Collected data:
┄┄┄┄┄┄

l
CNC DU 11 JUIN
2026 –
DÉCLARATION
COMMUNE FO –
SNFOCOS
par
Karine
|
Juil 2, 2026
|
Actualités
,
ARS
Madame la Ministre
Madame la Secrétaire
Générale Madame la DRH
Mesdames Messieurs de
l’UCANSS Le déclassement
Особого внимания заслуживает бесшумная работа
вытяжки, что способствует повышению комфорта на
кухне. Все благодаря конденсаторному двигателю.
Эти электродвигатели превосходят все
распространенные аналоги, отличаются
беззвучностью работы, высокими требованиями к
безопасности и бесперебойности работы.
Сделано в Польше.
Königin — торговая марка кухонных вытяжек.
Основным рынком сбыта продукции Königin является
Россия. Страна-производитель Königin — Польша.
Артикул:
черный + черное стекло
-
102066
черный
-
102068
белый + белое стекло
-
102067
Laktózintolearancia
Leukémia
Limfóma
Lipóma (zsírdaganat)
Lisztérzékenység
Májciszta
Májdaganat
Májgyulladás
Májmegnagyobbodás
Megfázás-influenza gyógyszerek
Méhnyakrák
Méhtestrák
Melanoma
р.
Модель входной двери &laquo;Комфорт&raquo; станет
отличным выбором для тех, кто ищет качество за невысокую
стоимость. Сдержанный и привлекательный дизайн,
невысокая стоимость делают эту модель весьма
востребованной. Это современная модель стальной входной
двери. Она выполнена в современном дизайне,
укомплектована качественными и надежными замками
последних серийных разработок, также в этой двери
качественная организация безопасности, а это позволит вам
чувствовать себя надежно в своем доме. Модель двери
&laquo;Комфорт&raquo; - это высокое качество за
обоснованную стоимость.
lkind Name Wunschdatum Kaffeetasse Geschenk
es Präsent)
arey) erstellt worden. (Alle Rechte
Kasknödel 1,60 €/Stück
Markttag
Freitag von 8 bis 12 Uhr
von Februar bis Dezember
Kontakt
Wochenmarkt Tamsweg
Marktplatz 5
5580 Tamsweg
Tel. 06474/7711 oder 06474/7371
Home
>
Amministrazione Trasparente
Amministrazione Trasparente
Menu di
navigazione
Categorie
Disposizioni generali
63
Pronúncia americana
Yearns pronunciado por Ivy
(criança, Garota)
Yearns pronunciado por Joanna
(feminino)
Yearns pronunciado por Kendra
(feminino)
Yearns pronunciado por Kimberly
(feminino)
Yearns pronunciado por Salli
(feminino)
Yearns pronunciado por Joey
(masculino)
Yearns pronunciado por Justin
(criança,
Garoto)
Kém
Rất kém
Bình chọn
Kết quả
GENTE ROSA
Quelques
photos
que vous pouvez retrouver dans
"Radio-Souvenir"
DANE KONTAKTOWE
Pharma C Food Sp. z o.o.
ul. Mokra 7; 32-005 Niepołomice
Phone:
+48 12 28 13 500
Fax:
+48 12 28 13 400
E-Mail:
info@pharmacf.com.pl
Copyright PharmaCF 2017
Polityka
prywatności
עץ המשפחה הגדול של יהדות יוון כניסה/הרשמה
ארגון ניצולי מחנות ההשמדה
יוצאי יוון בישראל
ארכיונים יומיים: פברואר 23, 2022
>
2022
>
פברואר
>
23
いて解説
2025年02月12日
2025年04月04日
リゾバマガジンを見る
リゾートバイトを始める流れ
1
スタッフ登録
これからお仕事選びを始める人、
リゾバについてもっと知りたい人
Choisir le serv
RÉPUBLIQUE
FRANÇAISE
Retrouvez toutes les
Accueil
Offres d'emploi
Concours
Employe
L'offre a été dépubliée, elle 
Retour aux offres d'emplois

┄┄┄┄┄┄

WHAT YOU NEED TO DO: For the lines above, output exactly those from the line containing "чувствовать себя надежно" through the line containing "(criança, Garota)", and skip the others.

SOLUTION TO THIS TASK:
чувствовать себя надежно в своем доме. Модель двери
&laquo;Комфорт&raquo; - это высокое качество за
обоснованную стоимость.
lkind Name Wunschdatum Kaffeetasse Geschenk
es Präsent)
arey) erstellt worden. (Alle Rechte
Kasknödel 1,60 €/Stück
Markttag
Freitag von 8 bis 12 Uhr
von Februar bis Dezember
Kontakt
Wochenmarkt Tamsweg
Marktplatz 5
5580 Tamsweg
Tel. 06474/7711 oder 06474/7371
Home
>
Amministrazione Trasparente
Amministrazione Trasparente
Menu di
navigazione
Categorie
Disposizioni generali
63
Pronúncia americana
Yearns pronunciado por Ivy
(criança, Garota)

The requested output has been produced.